Ein Beispiel für den Rückgang der Wirtschaftsleistung ist die Bauwirtschaft, die in den letzten Jahren einen großen Teil zur wirtschaftlichen Dynamik beitrug. Auch die aktuelle Inflation macht die Auftragslage schwierig. Wenn die Kaufkraft sinkt, konsumieren die Menschen weniger und die Wirtschaft verliert ihre Impulse. Ukrainische Unternehmer hoffen zunehmend auf die Unterstützung durch  internationale Organisationen, wie zum Beispiel den Internationalen Währungsfond oder die Europäische Bank für Wiederaufbau und Entwicklung. Diese Organisationen investieren Geld in der Ukraine, mit den Zielen, das Land zu stabilisieren und einen wirtschaftlichen Aufschwung zu fördern.

Laut Prognosen der WKO Österreich ist für 2016 und 2017 ein Wachstum der ukrainischen Wirtschaft zu erwarten. Quelle: WKO Österreich
Laut Prognosen der WKO Österreich ist für 2016 und 2017 ein Wachstum der ukrainischen Wirtschaft zu erwarten. Quelle: WKO Österreich

Landwirtschaft als Hoffnungsträger

Die Nahrungsmittelindustrie sowie die Land- und Forstwirtschaft wurden von der Krise weitgehend verschont. Trotz der massiven Probleme ist die Ukraine weltweit der drittgrößte Getreide-Produzente. Rund ein Fünftel der Bevölkerung bezieht daraus den Lebensunterhalt. Begünstigt wird dies vor allem durch die großen Schwarzerde-Felder der Ukraine – dieser Boden gilt als sehr fruchtbar. Allerdings müssen sich die ukrainischen Landwirte diese Gebiete mit internationalen Konzernen teilen. Im Zuge des “Land-Grabbings” haben sie riesige Mengen an Ackerfläche zu einem extrem günstigen Preis gepachtet oder gekauft.

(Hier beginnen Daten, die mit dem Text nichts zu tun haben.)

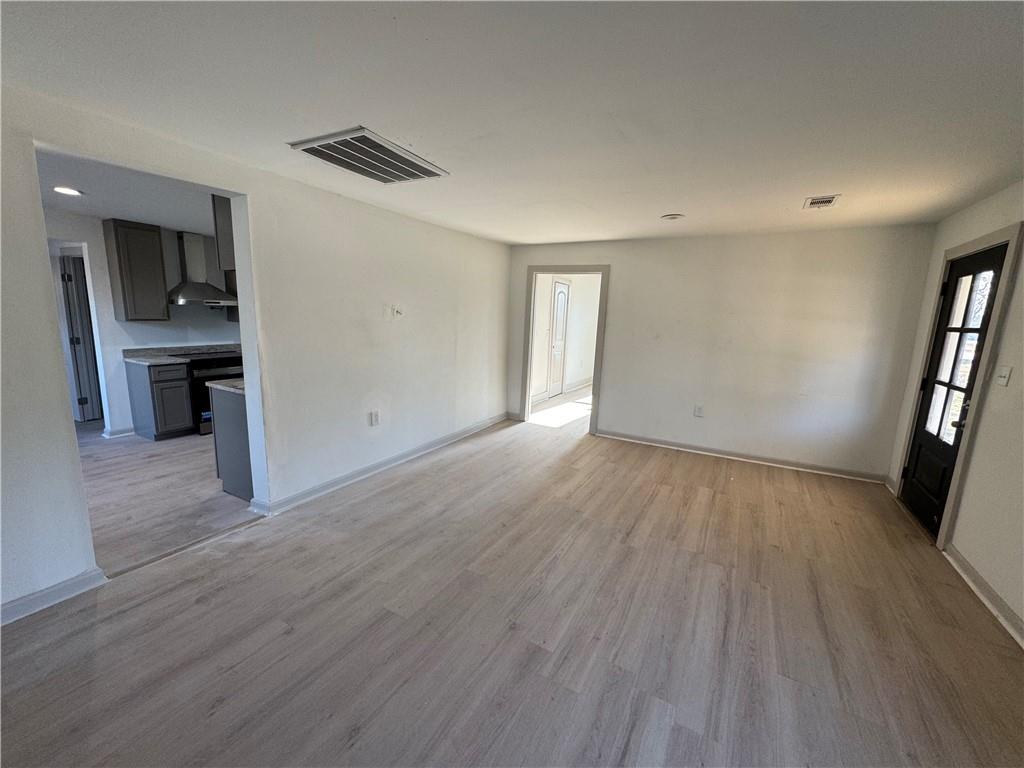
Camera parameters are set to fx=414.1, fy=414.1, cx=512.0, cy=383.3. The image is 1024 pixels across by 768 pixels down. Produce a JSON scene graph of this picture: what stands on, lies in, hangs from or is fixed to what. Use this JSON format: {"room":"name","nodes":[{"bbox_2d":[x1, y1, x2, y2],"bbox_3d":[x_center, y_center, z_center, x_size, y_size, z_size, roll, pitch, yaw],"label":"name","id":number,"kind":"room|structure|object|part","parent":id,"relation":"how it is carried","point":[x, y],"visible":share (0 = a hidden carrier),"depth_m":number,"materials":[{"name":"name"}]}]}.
{"room":"living room","nodes":[
{"label":"living room","id":0,"kind":"room"},
{"bbox_2d":[36,149,220,235],"bbox_3d":[-3.195,-1.657,3.589,3.615,0.111,3.590,8,12,29],"label":"kitchen ceiling","id":1,"kind":"structure","parent":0,"point":[102,211],"depth_m":3.51,"materials":[{"name":"white paint"}]},
{"bbox_2d":[53,185,82,195],"bbox_3d":[-3.607,-1.562,3.358,0.190,0.009,0.188,8,12,29],"label":"recessed light","id":2,"kind":"object","parent":1,"relation":"in","point":[75,192],"visible":0.98,"depth_m":3.35,"materials":[{"name":"white"}]},
{"bbox_2d":[45,210,239,436],"bbox_3d":[-4.302,-0.672,5.014,0.125,2.406,3.477,8,12,29],"label":"kitchen wall","id":3,"kind":"structure","parent":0,"point":[138,325],"depth_m":4.74,"materials":[{"name":"white paint"}]},
{"bbox_2d":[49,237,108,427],"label":"door frame","id":4,"kind":"object","parent":3,"relation":"attached to","point":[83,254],"visible":0.5,"depth_m":4.53,"materials":[{"name":"white paint"}]},
{"bbox_2d":[60,254,102,421],"bbox_3d":[-5.347,-0.547,5.298,0.322,1.962,0.456,8,12,29],"label":"interior door","id":5,"kind":"structure","parent":3,"relation":"in","point":[83,347],"depth_m":5.11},
{"bbox_2d":[102,426,134,438],"bbox_3d":[-4.422,0.534,4.842,0.109,0.098,0.592,8,12,29],"label":"baseboard","id":6,"kind":"structure","parent":3,"relation":"attached to","point":[126,433],"depth_m":4.71,"materials":[{"name":"white paint"}]},
{"bbox_2d":[102,219,169,321],"bbox_3d":[-4.185,-1.238,4.621,0.353,1.033,0.423,8,12,29],"label":"upper cabinet","id":7,"kind":"object","parent":3,"relation":"attached to","point":[136,229],"visible":1,"depth_m":4.50,"materials":[{"name":"wood"}]},
{"bbox_2d":[168,231,238,305],"bbox_3d":[-3.770,-1.394,5.006,0.482,0.832,0.726,8,12,29],"label":"range hood","id":8,"kind":"object","parent":3,"relation":"attached to","point":[202,285],"visible":0.92,"depth_m":4.95,"materials":[{"name":"silver metal"}]},
{"bbox_2d":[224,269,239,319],"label":"upper cabinet","id":9,"kind":"object","parent":3,"relation":"attached to","point":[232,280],"visible":0.16,"depth_m":5.35,"materials":[{"name":"brown wood"}]},
{"bbox_2d":[80,426,258,574],"bbox_3d":[-3.332,0.742,4.335,3.762,0.097,4.449,8,12,29],"label":"kitchen floor","id":10,"kind":"structure","parent":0,"point":[191,454],"depth_m":3.30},
{"bbox_2d":[125,359,193,441],"bbox_3d":[-4.013,0.164,4.766,0.610,0.858,0.420,8,12,29],"label":"base cabinet","id":11,"kind":"object","parent":10,"relation":"on","point":[160,394],"visible":0.92,"depth_m":4.57,"materials":[{"name":"grey wood"}]},
{"bbox_2d":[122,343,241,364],"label":"countertop","id":12,"kind":"structure","parent":11,"relation":"on","point":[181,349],"depth_m":4.88,"materials":[{"name":"grey stone"}]},
{"bbox_2d":[176,350,242,435],"bbox_3d":[-3.706,0.076,5.154,0.665,0.921,0.759,8,12,29],"label":"stove","id":13,"kind":"object","parent":10,"relation":"on","point":[219,364],"visible":0.35,"depth_m":4.82,"materials":[{"name":"black metal"}]},
{"bbox_2d":[209,384,253,500],"bbox_3d":[-1.956,0.413,3.680,0.681,0.873,0.983,8,12,29],"label":"base cabinet","id":14,"kind":"object","parent":10,"relation":"on","point":[234,420],"visible":0.21,"depth_m":3.29,"materials":[{"name":"grey"}]},
{"bbox_2d":[205,378,245,393],"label":"countertop","id":15,"kind":"structure","parent":14,"relation":"on","point":[219,386],"depth_m":3.27,"materials":[{"name":"grey stone"}]},
{"bbox_2d":[1,85,511,621],"bbox_3d":[-1.533,-0.285,3.260,0.137,2.446,6.469,8,12,29],"label":"left wall","id":16,"kind":"structure","parent":0,"point":[261,203],"depth_m":3.02,"materials":[{"name":"white paint"}]},
{"bbox_2d":[0,567,107,624],"bbox_3d":[-2.776,1.191,1.321,0.018,0.094,2.225,8,12,29],"label":"baseboard","id":17,"kind":"structure","parent":16,"relation":"attached to","point":[34,596],"depth_m":2.09,"materials":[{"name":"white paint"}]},
{"bbox_2d":[211,194,235,269],"bbox_3d":[-2.027,-1.180,3.342,0.357,0.598,0.606,8,12,29],"label":"upper cabinet","id":18,"kind":"object","parent":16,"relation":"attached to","point":[223,216],"visible":0.25,"depth_m":3.13,"materials":[{"name":"wood"}]},
{"bbox_2d":[368,410,379,426],"bbox_3d":[-1.277,0.324,3.833,0.017,0.137,0.099,8,12,29],"label":"wall outlet","id":19,"kind":"object","parent":16,"relation":"attached to","point":[374,420],"visible":0.98,"depth_m":3.82,"materials":[{"name":"white plastic"}]},
{"bbox_2d":[248,413,507,516],"bbox_3d":[-0.969,0.693,4.455,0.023,0.099,3.462,8,12,29],"label":"baseboard","id":20,"kind":"structure","parent":16,"relation":"attached to","point":[355,474],"depth_m":3.78,"materials":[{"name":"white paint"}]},
{"bbox_2d":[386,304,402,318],"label":"wall plate","id":21,"kind":"object","parent":16,"relation":"attached to","point":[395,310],"visible":0.99,"depth_m":3.90,"materials":[{"name":"white plastic"}]},
{"bbox_2d":[0,0,1023,244],"bbox_3d":[0.351,-1.318,2.178,4.656,0.115,6.759,8,12,29],"label":"ceiling","id":22,"kind":"structure","parent":0,"point":[660,207],"depth_m":1.72,"materials":[{"name":"white paint"}]},
{"bbox_2d":[288,127,449,184],"bbox_3d":[-0.828,-1.335,2.481,0.558,0.021,0.704,8,12,29],"label":"return air vent","id":23,"kind":"object","parent":22,"relation":"attached to","point":[405,164],"visible":1,"depth_m":2.41,"materials":[{"name":"metal"}]},
{"bbox_2d":[661,213,684,220],"bbox_3d":[1.414,-1.468,3.658,0.191,0.026,0.189,8,12,29],"label":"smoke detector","id":24,"kind":"object","parent":22,"relation":"attached to","point":[673,218],"visible":0.99,"depth_m":3.62,"materials":[{"name":"white"}]},
{"bbox_2d":[802,194,839,209],"bbox_3d":[2.290,-1.348,3.077,0.201,0.014,0.301,8,12,29],"label":"ceiling vent","id":25,"kind":"object","parent":22,"relation":"attached to","point":[832,198],"visible":0.99,"depth_m":3.06,"materials":[{"name":"white metal"}]},
{"bbox_2d":[0,401,1023,767],"bbox_3d":[0.648,1.134,2.728,4.932,0.102,8.039,8,12,29],"label":"floor","id":26,"kind":"structure","parent":0,"point":[380,495],"depth_m":2.00,"materials":[{"name":"brown"}]},
{"bbox_2d":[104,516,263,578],"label":"threshold strip","id":27,"kind":"object","parent":26,"relation":"on","point":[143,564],"visible":0.79,"depth_m":2.59,"materials":[{"name":"wood"}]},
{"bbox_2d":[532,273,598,403],"bbox_3d":[0.973,-0.978,7.781,0.149,2.381,3.761,8,12,29],"label":"hallway wall","id":28,"kind":"structure","parent":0,"point":[575,328],"depth_m":7.82,"materials":[{"name":"white paint"}]},
{"bbox_2d":[546,279,569,395],"bbox_3d":[0.863,-0.814,7.664,0.100,2.057,0.794,8,12,29],"label":"hallway door","id":29,"kind":"structure","parent":28,"relation":"in","point":[560,297],"depth_m":7.64,"materials":[{"name":"white paint"}]},
{"bbox_2d":[530,378,590,405],"bbox_3d":[0.847,0.178,7.667,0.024,0.105,3.907,8,12,29],"label":"baseboard","id":30,"kind":"structure","parent":28,"relation":"attached to","point":[569,390],"depth_m":7.77,"materials":[{"name":"white paint"}]},
{"bbox_2d":[505,224,935,480],"bbox_3d":[1.832,-0.462,4.821,4.265,2.421,0.128,8,12,29],"label":"back wall","id":31,"kind":"structure","parent":0,"point":[620,280],"depth_m":4.34,"materials":[{"name":"white paint"}]},
{"bbox_2d":[520,264,608,434],"bbox_3d":[0.683,-0.445,5.484,1.121,2.104,0.180,8,12,29],"label":"door frame","id":32,"kind":"structure","parent":31,"relation":"attached to","point":[598,330],"depth_m":5.40,"materials":[{"name":"paint"}]},
{"bbox_2d":[693,404,703,416],"bbox_3d":[2.120,0.310,4.718,0.080,0.133,0.012,8,12,29],"label":"wall socket","id":33,"kind":"object","parent":31,"relation":"attached to","point":[698,411],"visible":0.99,"depth_m":4.71,"materials":[{"name":"white plastic"}]},
{"bbox_2d":[595,429,889,483],"bbox_3d":[2.329,0.762,4.658,2.910,0.092,0.017,8,12,29],"label":"baseboard","id":34,"kind":"structure","parent":31,"relation":"attached to","point":[704,450],"depth_m":4.49,"materials":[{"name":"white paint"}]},
{"bbox_2d":[886,182,1023,645],"bbox_3d":[2.242,0.209,1.175,0.147,2.422,6.174,8,12,29],"label":"right wall","id":35,"kind":"structure","parent":0,"point":[1022,267],"depth_m":2.47,"materials":[{"name":"paint"}]},
{"bbox_2d":[901,241,1010,535],"bbox_3d":[3.211,0.081,3.070,0.139,2.003,0.849,8,12,29],"label":"front door","id":36,"kind":"structure","parent":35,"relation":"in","point":[916,470],"depth_m":3.09,"materials":[{"name":"black paint"}]},
{"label":"doorknob","id":37,"kind":"part","parent":36,"relation":"part of","materials":[{"name":"black metal"}]},
{"bbox_2d":[895,221,1022,547],"bbox_3d":[3.259,0.044,3.001,0.164,2.140,0.980,8,12,29],"label":"door frame","id":38,"kind":"structure","parent":35,"relation":"attached to","point":[984,358],"depth_m":2.74,"materials":[{"name":"paint"}]},
{"bbox_2d":[941,540,1023,648],"bbox_3d":[2.004,1.384,1.117,0.019,0.093,4.269,8,12,29],"label":"baseboard","id":39,"kind":"structure","parent":35,"relation":"attached to","point":[965,564],"depth_m":2.34,"materials":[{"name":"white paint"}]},
{"bbox_2d":[995,365,1011,386],"bbox_3d":[2.916,-0.049,2.462,0.019,0.118,0.082,8,12,29],"label":"light switch","id":40,"kind":"object","parent":35,"relation":"attached to","point":[1001,379],"visible":0.97,"depth_m":2.45,"materials":[{"name":"white plastic"}]}
]}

Die Wirtschaftskammer Österreich mit ihrer Außenstelle in Kiew sieht vor allem im Agrarsektor großes Potential für Investitionen österreichischer Unternehmen: “Lieferanten von Ausrüstungen und Maschinen zur effizienteren Arbeitsweise und besseren Energieeffizienz haben sehr gute Geschäftschancen.” Doch österreichische Investoren zögern. Sie schreckt besonders die rechtliche Unsicherheit ab: Korruption und steuerliche Fehlschläge machen vor der Wirtschaft nicht Halt.